◆ **Exercise instructions**:
Please return every line in the entries below with the word "MUHSIN" in it.

◆ **Entries provided**:
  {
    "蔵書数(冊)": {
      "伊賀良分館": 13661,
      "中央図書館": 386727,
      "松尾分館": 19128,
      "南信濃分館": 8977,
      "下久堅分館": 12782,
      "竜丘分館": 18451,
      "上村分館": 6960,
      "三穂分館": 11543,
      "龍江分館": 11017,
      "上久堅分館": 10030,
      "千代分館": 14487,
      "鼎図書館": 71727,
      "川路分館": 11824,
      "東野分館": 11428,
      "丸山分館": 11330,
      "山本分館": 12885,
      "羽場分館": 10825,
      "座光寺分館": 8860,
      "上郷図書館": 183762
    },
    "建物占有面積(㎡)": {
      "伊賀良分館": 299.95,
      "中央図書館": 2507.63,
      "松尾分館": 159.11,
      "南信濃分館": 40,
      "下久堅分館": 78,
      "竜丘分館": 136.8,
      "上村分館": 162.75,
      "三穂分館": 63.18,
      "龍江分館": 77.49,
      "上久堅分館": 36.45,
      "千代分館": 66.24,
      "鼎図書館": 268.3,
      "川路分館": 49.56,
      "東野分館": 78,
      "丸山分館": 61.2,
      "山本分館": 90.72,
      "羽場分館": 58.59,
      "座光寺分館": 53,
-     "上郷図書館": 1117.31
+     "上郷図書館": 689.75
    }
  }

* * *

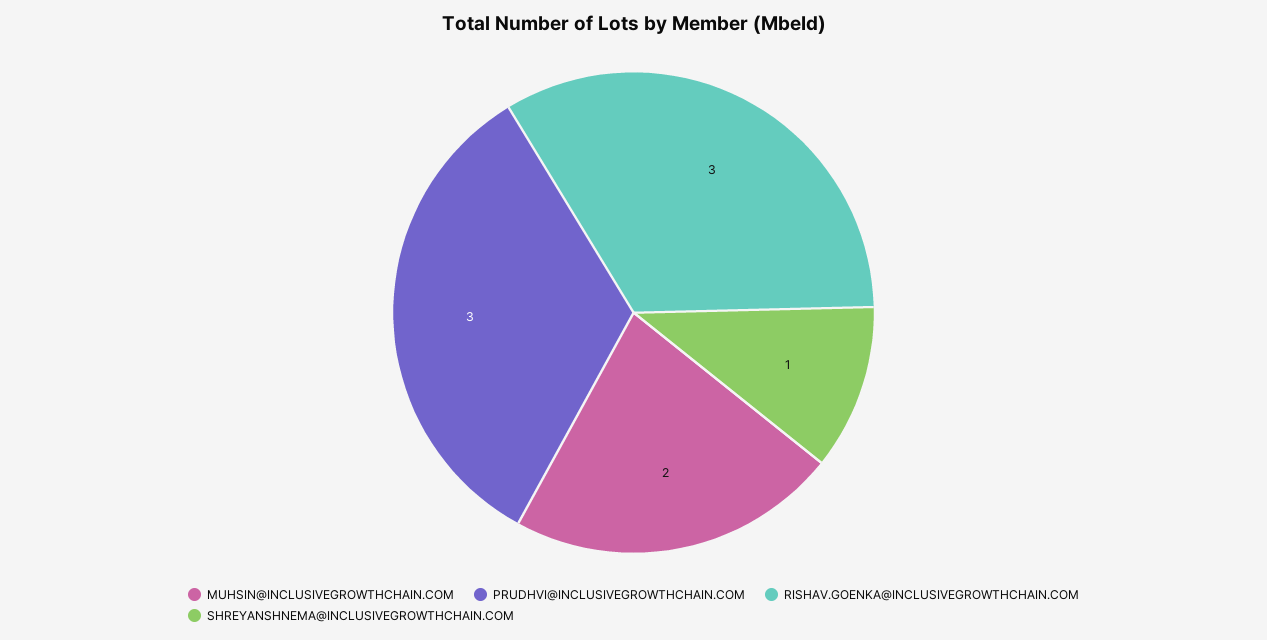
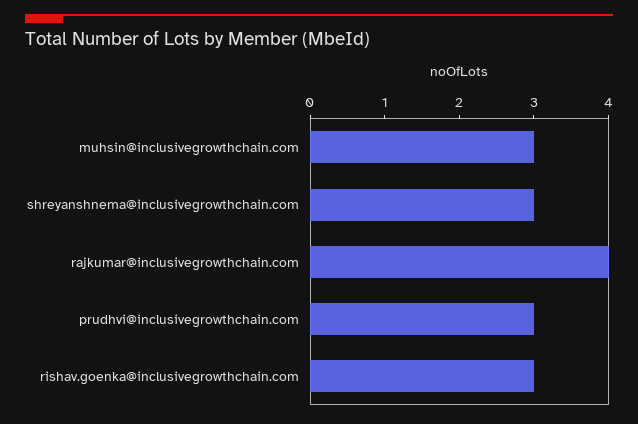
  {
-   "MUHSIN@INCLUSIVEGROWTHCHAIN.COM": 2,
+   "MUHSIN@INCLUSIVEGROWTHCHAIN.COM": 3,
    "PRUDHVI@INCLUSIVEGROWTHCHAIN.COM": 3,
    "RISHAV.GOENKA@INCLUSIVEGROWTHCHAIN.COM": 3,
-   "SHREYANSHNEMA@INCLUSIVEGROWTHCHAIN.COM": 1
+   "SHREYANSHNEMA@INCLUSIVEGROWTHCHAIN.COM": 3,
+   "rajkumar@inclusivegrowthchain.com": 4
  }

...

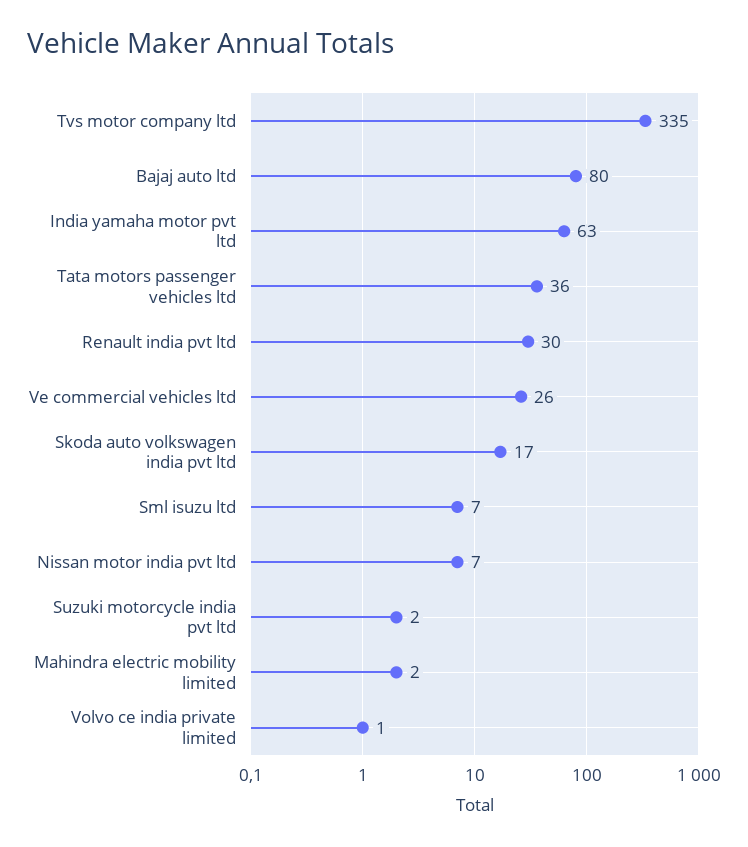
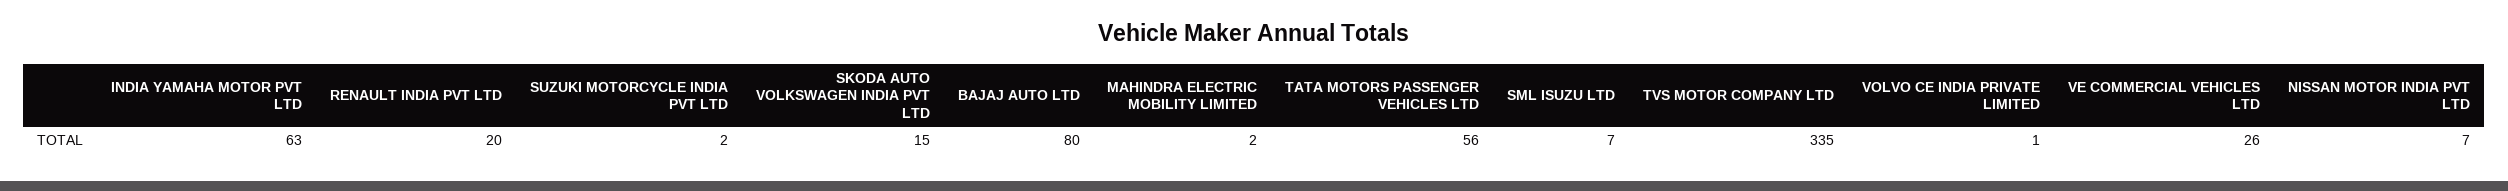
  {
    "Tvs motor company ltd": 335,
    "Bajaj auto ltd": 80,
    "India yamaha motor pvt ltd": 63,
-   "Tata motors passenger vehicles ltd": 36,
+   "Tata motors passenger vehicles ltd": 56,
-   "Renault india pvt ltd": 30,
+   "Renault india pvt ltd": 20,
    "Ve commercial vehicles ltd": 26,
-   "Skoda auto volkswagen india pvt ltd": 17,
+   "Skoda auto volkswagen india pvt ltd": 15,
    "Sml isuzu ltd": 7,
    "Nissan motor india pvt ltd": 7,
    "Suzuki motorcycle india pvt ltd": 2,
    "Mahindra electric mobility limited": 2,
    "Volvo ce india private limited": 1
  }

◆ **Task solution**:
-   "MUHSIN@INCLUSIVEGROWTHCHAIN.COM": 2,
+   "MUHSIN@INCLUSIVEGROWTHCHAIN.COM": 3,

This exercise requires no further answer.